James Delingpole James Delingpole

A slashed seat? How terribly oiky

<em>My school trip, by James Delingpole</em>

issue 19 March 2017

The prep school I went to in the 1970s had changed little since the 1940s. Lumpy mattresses, barely edible food, harsh discipline. It’s why we spent our every day there dreaming of escape; and why we nicknamed it Colditz. Not that I’m complaining. Though no mother now would dream of sending her eight-year old boy to such an establishment, I feel quite privileged to have been there. It was horrible but it was endurable and it was very, very memorable. Experience with a capital ‘E’.

One thing you notice under such conditions is how incredibly appreciative you become of every creature comfort. On the rare occasions when they accidentally gave us butter instead of marge, it tasted better than ambrosia; as for the time when they couldn’t find any tracing paper for us to use as bog roll and had to substitute some soft tissue instead — well, it felt gentler than ermine and thistledown.

Heavenliest of all were school trips: the one occasion during term-time apart from exeats when we were permitted to enjoy the pleasures of the outside world. Obviously, you were still in your horrid uniform —scratchy flannel shorts, grey blazer with wasp-patterned trimming — and under military discipline. But it still felt pretty cushy.

I can’t remember exactly where the incident happened but it will definitely have been at one of the following places: Tintern Abbey; Goodrich Castle; Berkeley Castle; Slimbridge wildlife centre; Symond’s Yat; British Camp. That’s because the people in charge of our school trips were unimaginative but practical, always taking us, year in year out, to places within spitting distance of Malvern, which is where my prep school was, at the foot of what I used to call the Black Hills of Death. That’s how they looked to me, as they loomed ever closer, as Daddy drove my brother and me back to school after exeat.

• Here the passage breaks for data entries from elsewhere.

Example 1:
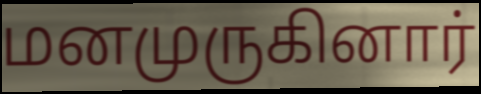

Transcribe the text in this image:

மனமுருகினார்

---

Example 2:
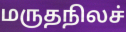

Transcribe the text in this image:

மருதநிலச்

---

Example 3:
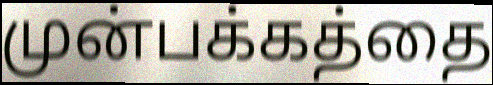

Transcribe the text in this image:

முன்பக்கத்தை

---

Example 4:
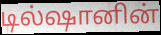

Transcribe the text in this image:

டில்ஷானின்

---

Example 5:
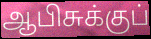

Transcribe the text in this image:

ஆபிசுக்குப்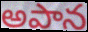
అపానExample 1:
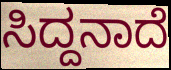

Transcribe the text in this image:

ಸಿದ್ದನಾದೆ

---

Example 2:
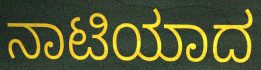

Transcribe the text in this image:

ನಾಟಿಯಾದ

Let’s say, for the sake of argument, that we’d been to Berkeley Castle. Then I can rehearse the anecdote in which a dozen or so cheeky 11-year-olds vie as to who will be first to pluck up the courage to ask the prim, matronly tour guide how Edward II actually died. Tragically for all of us she’d been asked many times before and wasn’t remotely fazed. ‘He was burnt internally,’ she replied.

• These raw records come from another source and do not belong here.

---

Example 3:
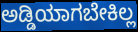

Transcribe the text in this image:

ಅಡ್ಡಿಯಾಗಬೇಕಿಲ್ಲ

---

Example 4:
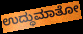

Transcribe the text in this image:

ಉದ್ಧುಮಾತೋ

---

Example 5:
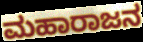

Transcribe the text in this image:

ಮಹಾರಾಜನ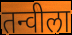
तन्वीला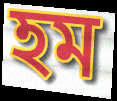
হমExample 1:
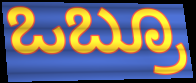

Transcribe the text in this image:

ಒಬ್ರೂ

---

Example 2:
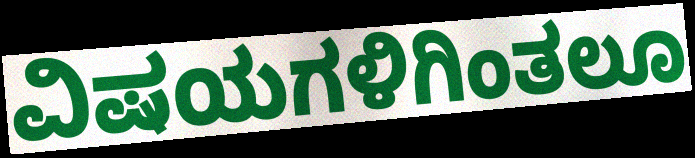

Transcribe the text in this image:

ವಿಷಯಗಳಿಗಿಂತಲೂ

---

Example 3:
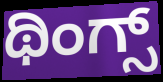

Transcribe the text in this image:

ಥಿಂಗ್ಸ್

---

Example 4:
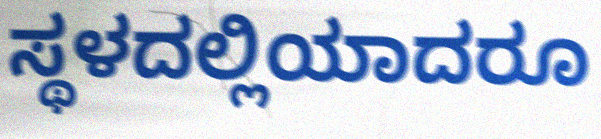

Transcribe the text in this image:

ಸ್ಥಳದಲ್ಲಿಯಾದರೂ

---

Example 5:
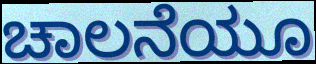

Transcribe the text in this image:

ಚಾಲನೆಯೂ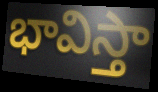
భావిస్తా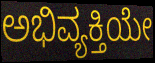
ಅಭಿವ್ಯಕ್ತಿಯೇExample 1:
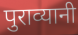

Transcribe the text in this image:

पुराव्यानी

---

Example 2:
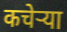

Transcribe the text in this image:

कचेऱ्या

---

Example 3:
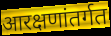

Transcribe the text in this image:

आरक्षणांतर्गत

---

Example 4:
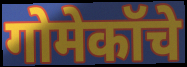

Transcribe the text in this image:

गोमेकॉचे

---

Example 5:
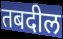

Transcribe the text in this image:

तबदीलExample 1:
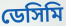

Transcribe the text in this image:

ডেসিমি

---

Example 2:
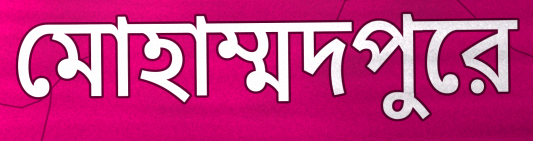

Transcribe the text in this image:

মোহাম্মদপুরে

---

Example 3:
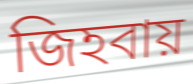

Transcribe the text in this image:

জিহবায়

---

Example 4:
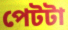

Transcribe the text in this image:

পেটটা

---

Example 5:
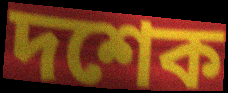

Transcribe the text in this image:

দশেক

But after the tour was over came the bit we’d all been waiting for. Not the bloody ruins or the mandarin ducks or any of that educational stuff, but the moment when, as a treat, Sir finally says: ‘OK, boys. I’ll give you 15 minutes — no more! — to buy yourselves some tuck.’

‘Tuck’ was what you called sweets in those days, just as tea was always ‘char’. And it really was a very precious thing. As important and uplifting and life-saving as when the Red Cross parcels finally arrive.

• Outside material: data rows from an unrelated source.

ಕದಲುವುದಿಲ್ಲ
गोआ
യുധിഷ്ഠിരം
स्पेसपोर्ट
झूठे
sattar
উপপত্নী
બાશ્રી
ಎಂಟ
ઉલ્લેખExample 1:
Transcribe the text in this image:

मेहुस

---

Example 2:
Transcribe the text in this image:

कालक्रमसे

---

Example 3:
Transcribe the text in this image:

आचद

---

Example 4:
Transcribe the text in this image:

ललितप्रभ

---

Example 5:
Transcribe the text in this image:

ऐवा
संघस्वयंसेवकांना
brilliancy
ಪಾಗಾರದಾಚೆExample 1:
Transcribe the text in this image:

But on this occasion it was not to be. That’s because our coach driver had approached the master in charge of the expedition in a state of fury. Someone — a boy obviously — had slashed the back of the coach seats with a knife. This is another detail that dates the story. Today, it would be quite unusual for school kids to carry knives. But back then they were de rigueur. It would have been unthinkable not to have a penknife: indeed, the school authorities encouraged it on the Baden-Powell-ish principle of ‘Be Prepared’. Quite correctly, it was understood also that schoolboys who are trusted to carry knives repay that trust by using them responsibly.

That was why a ripple of absolute and total horror spread among us schoolboys at the news of this act of vandalism. It seemed so barbaric and unnecessary and, let’s be frank, oiky. That’s why we all had a pretty good idea who’d done it: an outsider kid I’m going to call ‘Smith’. He wasn’t hated; he was just a loner from an odd background who kept himself to himself. None of us owed him any loyalties. He was nobody’s best friend.

But when the master in charge did his thing — ‘We’re not going to go until someone owns up’ — no one spoke or even looked at the assumed culprit. We waited half an hour. Still no one said anything. We waited another half hour, with Sir growing puce-faced and threatening us with all manner of stuff, including a several weeks’ ban on tuck. None of us was ever going to break.

Looking back, the thing that puzzles me was why we were all so happy to suffer on behalf of a stupid boy who’d done a sly, ugly thing then shafted us all by refusing to own up. It was more than just a case of observing the rule about not sneaking. We genuinely bore our comrade no resentment, whereas we hated the teacher for administering that group punishment. But that’s the prison camp mentality I guess: guards on one side; POWs on the other — and ne’er the twain shall fraternise.